EXTRACT |
For interior solutions (no active constraints), this reduces to the unconstrained Hessian solve described above.

For custom oracles, Marguerite needs an active_set specialization to know whether the solution lies on a boundary face. If none is defined, differentiated calls fail by default with an actionable error. You can pass assume_interior=true to override this and use the interior approximation, but that is only appropriate when the solution is genuinely interior.

Parametric Constraints

When using a ParametricOracle, the constraint set itself depends on $\theta$. The total gradient has two components:

\[d\theta = d\theta_{\text{obj}} + d\theta_{\text{constraint}}\]

For an active linear face $A(\theta)x = b(\theta)$, the reverse mode pullback is

\[d\theta = -u^\top \partial_\theta \nabla_x f - \lambda^\top (\partial_\theta A)\, u - \mu^\top \bigl((\partial_\theta A)\,x^* - \partial_\theta b\bigr),\]

where $u$ and $\mu$ come from the KKT adjoint solve above and $\lambda$ are the primal active-face multipliers recovered from stationarity.

DATA FOR THIS EXERCISE |

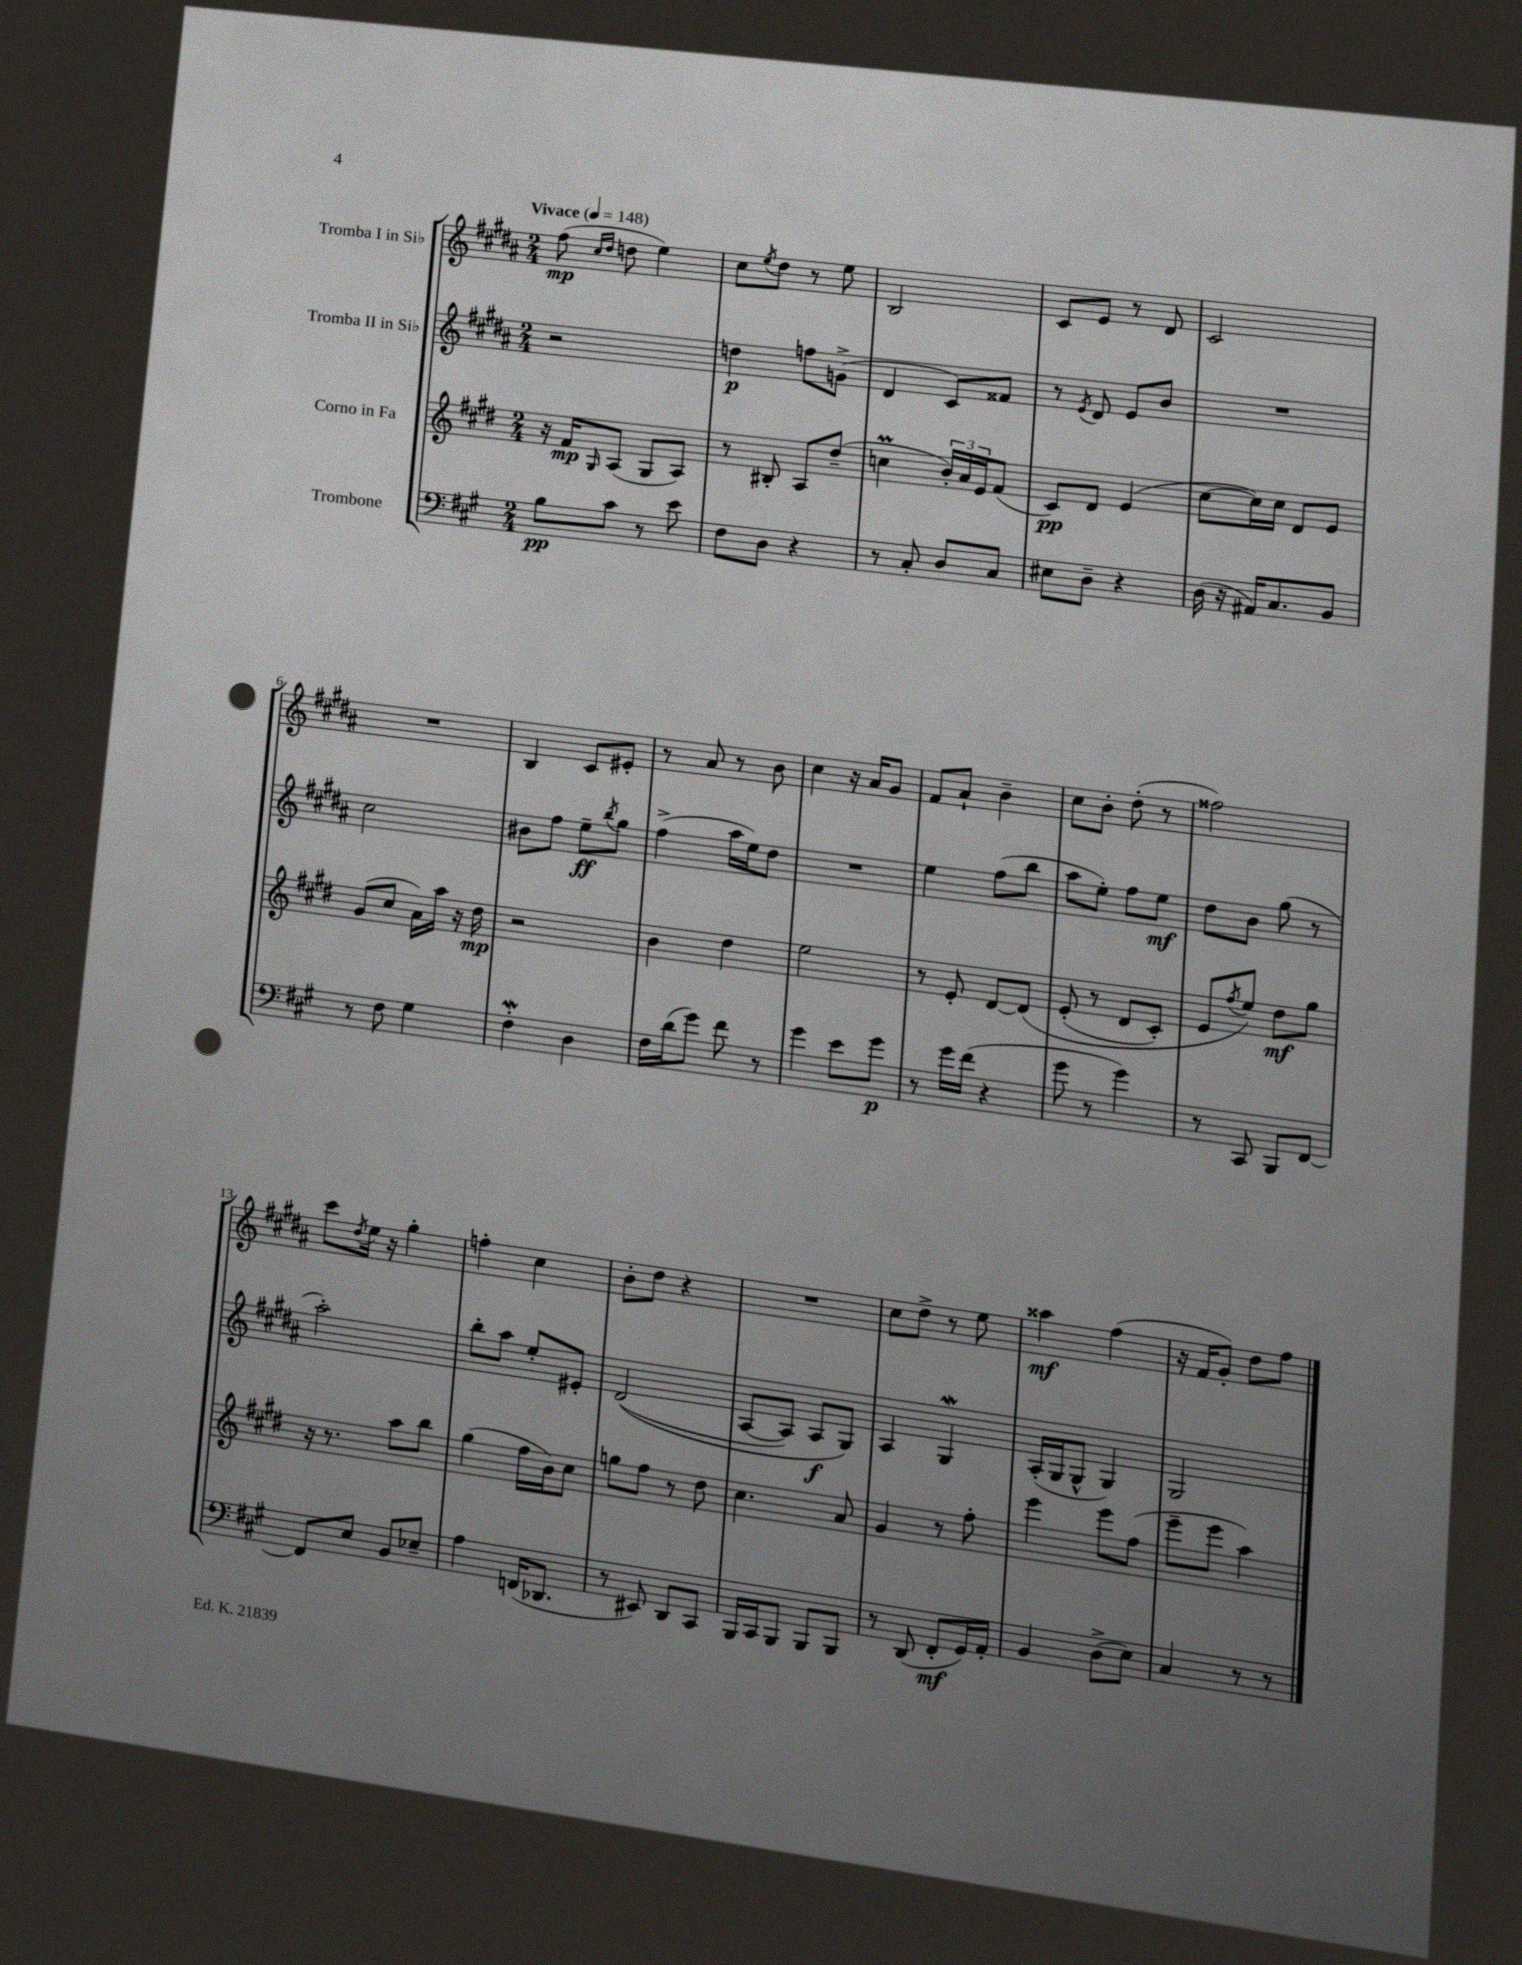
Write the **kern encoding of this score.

**kern	**dynam	**kern	**dynam	**kern	**dynam	**kern	**dynam
*part4	*part4	*part3	*part3	*part2	*part2	*part1	*part1
*staff4	*staff4	*staff3	*staff3	*staff2	*staff2	*staff1	*staff1
*I"Trombone	*	*I"Corno in Fa	*	*I"Tromba II in Si♭	*	*I"Tromba I in Si♭	*
*clefF4	*	*clefG2	*	*clefG2	*	*clefG2	*
*k[f#c#g#]	*	*k[f#c#g#d#]	*	*k[f#c#g#d#a#]	*	*k[f#c#g#d#a#]	*
*M2/4	*	*M2/4	*	*M2/4	*	*M2/4	*
*MM148	*	*MM148	*	*MM148	*	*MM148	*
=1	=1	=1	=1	=1	=1	=1	=1
!	!	!	!	!	!	!LO:TX:a:B:t=Vivace	!
8B\L	pp	16r	.	2r	.	(8ff#\	mp
.	.	16f#/KL	mp	.	.	.	.
.	.	.	.	.	.	16qqcc#/LL	.
.	.	16qqG#/	.	.	.	16qqdd#/JJ	.
8c#\J	.	(8A/J	.	.	.	8ddn\	.
8r	.	8G#/L	.	.	.	4ee\)	.
8e\	.	8A/J)	.	.	.	.	.
=2	=2	=2	=2	=2	=2	=2	=2
8F#\L	.	8r	.	4ddn\	p	8cc#\L	.
.	.	.	.	.	.	8qee/	.
8D\J	.	8B#X'/	.	.	.	8dd#\J	.
4r	.	8A/L	.	8ffn\L	.	8r	.
.	.	(8dd#~/J	.	(8gn^\J	.	8ee\	.
=3	=3	=3	=3	=3	=3	=3	=3
8r	.	4ccnM\	.	4d#/	.	2B/	.
8C#'/	.	.	.	.	.	.	.
8D/L	.	24b'/LL)	.	8c#/L)	.	.	.
.	.	24a/	.	.	.	.	.
.	.	24e/J	.	.	.	.	.
8C#/J	.	(8f#/J	.	8f##X/J	.	.	.
=4	=4	=4	=4	=4	=4	=4	=4
8E#X\L	.	8c#/L)	pp	8r	.	8c#/L	.
.	.	.	.	8qe/	.	.	.
8D~\J	.	8d#/J	.	8d#/	.	8e/J	.
4r	.	(4e/	.	8e/L	.	8r	.
.	.	.	.	8b/J	.	8d#/	.
=5	=5	=5	=5	=5	=5	=5	=5
(16D\	.	[8cc#\L	.	2r	.	2c#/	.
16r	.	.	.	.	.	.	.
16AA#X/KL)	.	16cc#\L])	.	.	.	.	.
8.C#/	.	16cc#\JJ	.	.	.	.	.
.	.	8d#/L	.	.	.	.	.
8BB/J	.	8e/J	.	.	.	.	.
!!LO:LB:g=z
=6	=6	=6	=6	=6	=6	=6	=6
8r	.	(8g#/L	.	2cc#\	.	2r	.
8F#\	.	8cc#/J	.	.	.	.	.
4G#\	.	16a\LL)	.	.	.	.	.
.	.	16aa\JJ	.	.	.	.	.
.	.	16r	.	.	.	.	.
.	.	16dd#\	mp	.	.	.	.
=7	=7	=7	=7	=7	=7	=7	=7
4F#W'\	.	2r	.	8b#X\L	.	4B/	.
.	.	.	.	8ff#\J	.	.	.
4D\	.	.	.	8ee~\L	ff	8c#/L	.
.	.	.	.	8qbb/	.	.	.
.	.	.	.	8gg#\J	.	8e#X'/J	.
=8	=8	=8	=8	=8	=8	=8	=8
16F#\LL	.	4b\	.	(4ff#^\	.	8r	.
(16d\J	.	.	.	.	.	.	.
8g#\J)	.	.	.	.	.	8a#/	.
8f#\	.	4dd#\	.	16aa#\LL	.	8r	.
.	.	.	.	16ee\J)	.	.	.
8r	.	.	.	8dd#\J	.	8b\	.
=9	=9	=9	=9	=9	=9	=9	=9
4g#\	.	2ee\	.	2r	.	4cc#\	.
8e\L	.	.	.	.	.	16r	.
.	.	.	.	.	.	16a#/KL	.
8g#\J	p	.	.	.	.	8g#/J	.
=10	=10	=10	=10	=10	=10	=10	=10
8r	.	8r	.	4ee\	.	8f#/L	.
16g#\LL	.	8e'/	.	.	.	8a#`/J	.
(16f#\JJ	.	.	.	.	.	.	.
4r	.	[8d#/L	.	(8ff#\L	.	4b~\	.
.	.	(8d#/J]	.	8bb\J	.	.	.
=11	=11	=11	=11	=11	=11	=11	=11
8g#\	.	(8e'/	.	8aa#\L	.	8cc#\L	.
8r	.	8r	.	8ee'\J)	.	8b'\J	.
4g#\)	.	8d#/L	.	8ff#\L	.	(8dd#'\	.
.	.	8c#'/J)	.	8ee\J	mf	8r	.
=12	=12	=12	=12	=12	=12	=12	=12
8r	.	8e/L	.	8dd#\L	.	2ff##X\)	.
.	.	8qff#/	.	.	.	.	.
8CC#/	.	8ee/J)	.	8b\J	.	.	.
8BBB/L	.	8dd#\L	mf	(8gg#\	.	.	.
[8FF#/J	.	8gg#\J	.	8r	.	.	.
!!LO:LB:g=z
=13	=13	=13	=13	=13	=13	=13	=13
8FF#/L]	.	16r	.	2aa#'\)	.	8ccc#\L	.
.	.	8.r	.	.	.	.	.
.	.	.	.	.	.	8qdd#/	.
8E/J	.	.	.	.	.	16ee\Jk	.
.	.	.	.	.	.	16r	.
8BB/L	.	8aa\L	.	.	.	4gg#'\	.
8E-X~/J	.	8bb\J	.	.	.	.	.
=14	=14	=14	=14	=14	=14	=14	=14
4A\	.	(4gg#\	.	8bb'\L	.	4ffn'\	.
.	.	.	.	8aa#\J	.	.	.
(16FFn/KL	.	16ff#\LL	.	8ee'/L	.	4cc#\	.
8.DD-X/J	.	16b\J)	.	.	.	.	.
.	.	8cc#\J	.	8e#X'/J	.	.	.
=15	=15	=15	=15	=15	=15	=15	=15
8r	.	8ggn\L	.	((2d#/	.	8b'\L	.
8EE#X/)	.	8ff#\J	.	.	.	8dd#\J	.
8DD/L	.	8r	.	.	.	4r	.
8CC#/J	.	8dd#\	.	.	.	.	.
=16	=16	=16	=16	=16	=16	=16	=16
16BBB/LL	.	4.cc#\	.	[8A#/L	.	2r	.
16CC#/J	.	.	.	.	.	.	.
8BBB/J	.	.	.	8A#/J])	.	.	.
8BBB/L	.	.	.	8A#/L	f	.	.
8BBB/J	.	8a/	.	8G#/J)	.	.	.
=17	=17	=17	=17	=17	=17	=17	=17
8r	.	4g#/	.	4A#/	.	8cc#\L	.
(8DD/	.	.	.	.	.	8dd#^\J	.
8FF#'/L	mf	8r	.	4G#W/	.	8r	.
16GG#/L)	.	8ff#'\	.	.	.	8ee\	.
16AA'/JJ	.	.	.	.	.	.	.
=18	=18	=18	=18	=18	=18	=18	=18
4BB/	.	4eee\	.	(16A#'/LL	.	4aa##X\	mf
.	.	.	.	16G#/J	.	.	.
.	.	.	.	8G#^^/J	.	.	.
(8D^\L	.	8eee\L	.	4G#/)	.	(4ff#\	.
8E\J)	.	(8ff#\J	.	.	.	.	.
=19	=19	=19	=19	=19	=19	=19	=19
4C#/	.	8eee~\L	.	2G#/	.	16r	.
.	.	.	.	.	.	16f#/KL	.
.	.	8eee\J	.	.	.	8g#'/J)	.
8r	.	4aa\)	.	.	.	8dd#\L	.
8r	.	.	.	.	.	8ff#\J	.
==	==	==	==	==	==	==	==
*-	*-	*-	*-	*-	*-	*-	*-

PROBLEMS AND TASKS |
(1) Which lines in the entries contain the string "kern"? Extract each of them.
(2) Could you carry on the passage about gradients through constrained optimization, beginning right after its final sentence?

RESPONSES TO THE TASKS |
(1)
Write the **kern encoding of this score.
**kern	**dynam	**kern	**dynam	**kern	**dynam	**kern	**dynam

(2)
For simple RHS-parametric constraints this reduces to $d\theta_{\text{constraint}} = \nabla_\theta(\mu^\top h(\theta))$. For constraints with $\theta$-dependent normals (for example ParametricWeightedSimplex with varying $\alpha(\theta)$), the $-\lambda^\top (\partial_\theta A)\,u$ term is also required.

Usage

using Marguerite, LinearAlgebra

f(x, θ) = 0.5 * dot(x, x) - dot(θ, x)
∇f!(g, x, θ) = (g .= x .- θ)

θ = [0.8, 0.2]
x, result = solve(f, ProbSimplex(), [0.5, 0.5], θ; grad=∇f!)

The ChainRulesCore.rrule is defined on the 5-argument solve signatures (those accepting θ). The rrule pullback computes Hessian-vector products internally using SECOND_ORDER_BACKEND (forward-over-forward via AutoForwardDiff).

AD backend selection

Marguerite uses ForwardDiff as the default backend. All AD goes through DifferentiationInterface, so you can override with any DI-compatible backend:

import DifferentiationInterface as DI

x, result = solve(f, ProbSimplex(), [0.5, 0.5];
                   backend=DI.AutoForwardDiff())

Tuning the linear solver

The implicit differentiation backward pass solves a linear system $(\nabla^2_{xx} f + \lambda I) u = dx$ on the reduced (active-face) space.

The rrule and solution_jacobian use a direct Cholesky factorization of the reduced Hessian (falling back to LU if not positive definite). The only tuning parameter is diff_lambda:

KeywordDefaultDescription
diff_lambda1e-4Tikhonov regularization strength

bilevel_solve and bilevel_gradient use iterative CG instead, and accept two additional keywords:

KeywordDefaultDescription
diff_cg_maxiter50Maximum CG iterations
diff_cg_tol1e-6CG convergence tolerance on residual norm

All three can be passed to solve (θ-accepting variants), bilevel_solve, bilevel_gradient, or directly to rrule:

x, result = solve(f, lmo, x0, θ;
                   grad=∇f!, diff_lambda=1e-3)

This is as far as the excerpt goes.